Town to look at long-term pension funding
GREENFIELD — After reviewing its growing liability for future retiree benefits, the town is looking at ways to accumulate enough money over the next two or three decades to cover those costs outside the annual operating budget.
Marjorie Lane Kelly, the town’s finance director, said the town currently spends about $6 million a year covering benefits for its retired employees and their spouses.
Greenfield, like all government entities, is required by the state to find a way to discontinue this “pay as you go” funding of retiree benefits, according to Kelly. That means the town will have to come up with tens of millions of dollars over the next 20 to 30 years.
While At-large Town Councilor Dalton Athey has suggested the town start saving more money into a special account each year, Kelly and Mayor William Martin have said they want to “wait and see” what the state has to say.
Athey most recently suggested that the mayor take $670,000 the town was allowed to raise in extra property taxes under Proposition 21∕2 this year, and put it into an account to start funding the liability, but the mayor and rest of the councilors did not agree.
Martin has said that the state is currently looking at different ways towns and cities could fully fund retiree benefits and that there might even be some help from the state at some point.
The mayor said he plans to have ongoing conversations about how to fund them.
“The liability has always existed and auditors and bond rating agencies knew it existed, but since 2007 municipalities have been required to contract for an annual study and since 2009 we have been required to show it on our balance sheet,”said Kelly.
As of the latest actuarial study, dated June 30, 2012, Greenfield would need $73 million to be considered fully funded.
Elizabeth Braccia, the town’s accountant, said the study is a “snapshot” of where the town is. She said it looks at every employee, their age, their benefits, their life expectancy, and when it thinks each might retire, to determine how much it will cost the town from the time each retires through the remainder of their lives.
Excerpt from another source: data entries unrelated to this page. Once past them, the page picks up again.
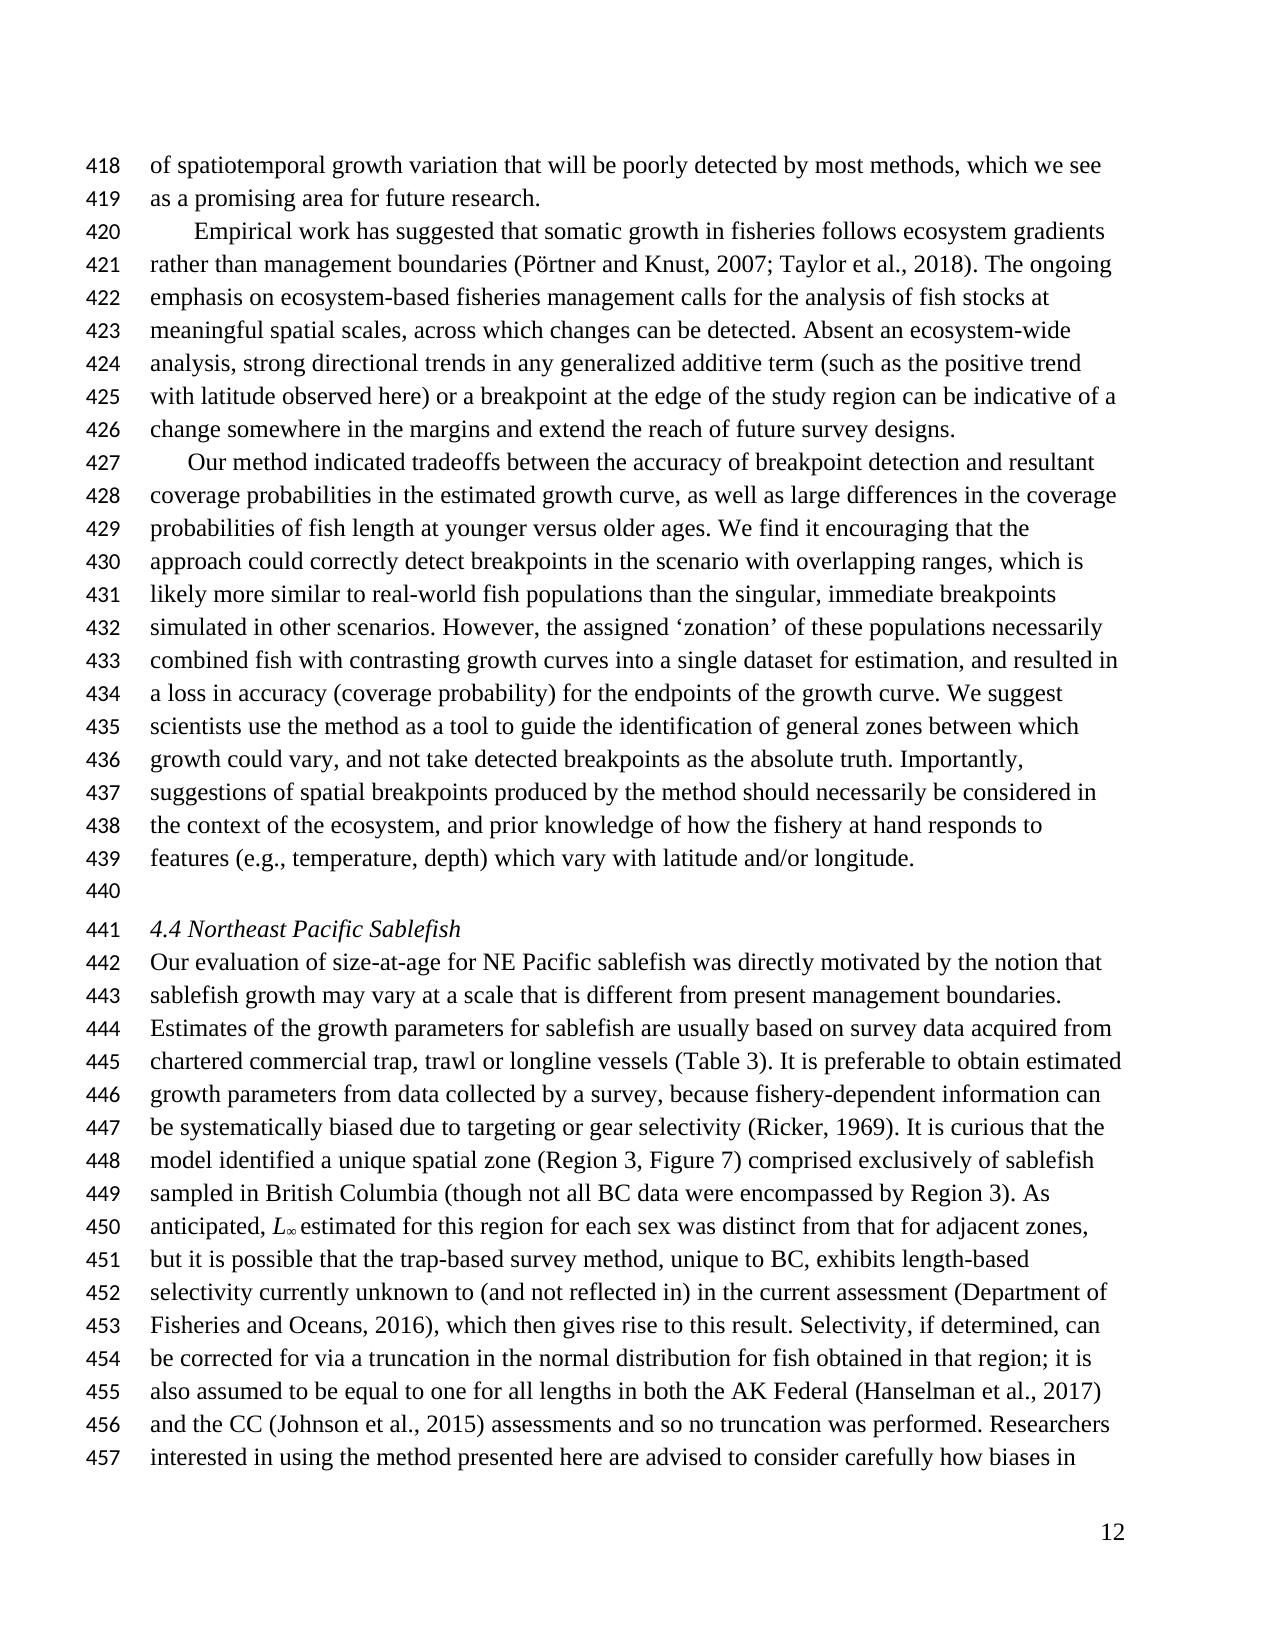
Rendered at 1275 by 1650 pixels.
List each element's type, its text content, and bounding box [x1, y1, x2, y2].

text Our method indicated tradeoffs between the accuracy of breakpoint detection and resultant coverage probabilities in the estimated growth curve, as well as large differences in the coverage probabilities of fish length at younger versus older ages. We find it encouraging that the approach could correctly detect breakpoints in the scenario with overlapping ranges, which is likely more similar to real-world fish populations than the singular, immediate breakpoints simulated in other scenarios. However, the assigned ‘zonation’ of these populations necessarily combined fish with contrasting growth curves into a single dataset for estimation, and resulted in a loss in accuracy (coverage probability) for the endpoints of the growth curve. We suggest scientists use the method as a tool to guide the identification of general zones between which growth could vary, and not take detected breakpoints as the absolute truth. Importantly, suggestions of spatial breakpoints produced by the method should necessarily be considered in the context of the ecosystem, and prior knowledge of how the fishery at hand responds to features (e.g., temperature, depth) which vary with latitude and/or longitude. [150, 447, 1125, 872]
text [150, 947, 1125, 1471]
subtitle 4.4 Northeast Pacific Sablefish [150, 914, 1125, 942]
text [150, 150, 1125, 212]
text Empirical work has suggested that somatic growth in fisheries follows ecosystem gradients rather than management boundaries (Pörtner and Knust, 2007; Taylor et al., 2018). The ongoing emphasis on ecosystem-based fisheries management calls for the analysis of fish stocks at meaningful spatial scales, across which changes can be detected. Absent an ecosystem-wide analysis, strong directional trends in any generalized additive term (such as the positive trend with latitude observed here) or a breakpoint at the edge of the study region can be indicative of a change somewhere in the margins and extend the reach of future survey designs. [150, 216, 1125, 443]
“It looks ahead 30 years at long-term, unfunded liabilities,” said Braccia.
Greenfield’s Human Resources Director Dennis Helmus said the town currently has 246 retirees, but he said it is difficult to determine how many it will have in the future because some employees don’t stay with the town for long and some retire without ever becoming vested. A benefitted employee must work for the town 10 years before he or she can receive a pension.
Helmus said the town has about 600 employees right now, but that includes part-time employees who don’t receive benefits.
He said the post-employment benefits included in the $73 million target are pensions and health insurance.
Once the town comes up with the $73 million, which could take up to 30 years and could be done by investing, borrowing or setting aside a lump sum each year, it would no longer be paying as it goes, but instead would be taking the funding from the special account each year.
Town officials agree that the $73 million is not a “real” number, but a “guesstimate,” one that gives the town a best target at this point.
Helmus said a lot could change over the next decade or two, including new laws or changes in what the town and its employees negotiate in contracts, which could mean it might cost the town less than the $73 million to fully fund the liability over the next two to three decades, or it might cost more. He said only time will tell.
The state itself is not exempt from the process, as it has its own liability for state retirees, said Kelly.
Recent legislation has amended existing laws concerning health insurance for active and retired employees, with an eye to controlling those costs.
Currently, a commission is charged with developing legislation that will provide funding methodology for OPEB (other post employment benefits).
“Greenfield is not unlike every other town in Massachusetts, and Massachusetts is not unlike nearly every state in the nation,” said Kelly. “Most states and municipalities have a liability and are struggling with finding the most effective and economical way of funding it.”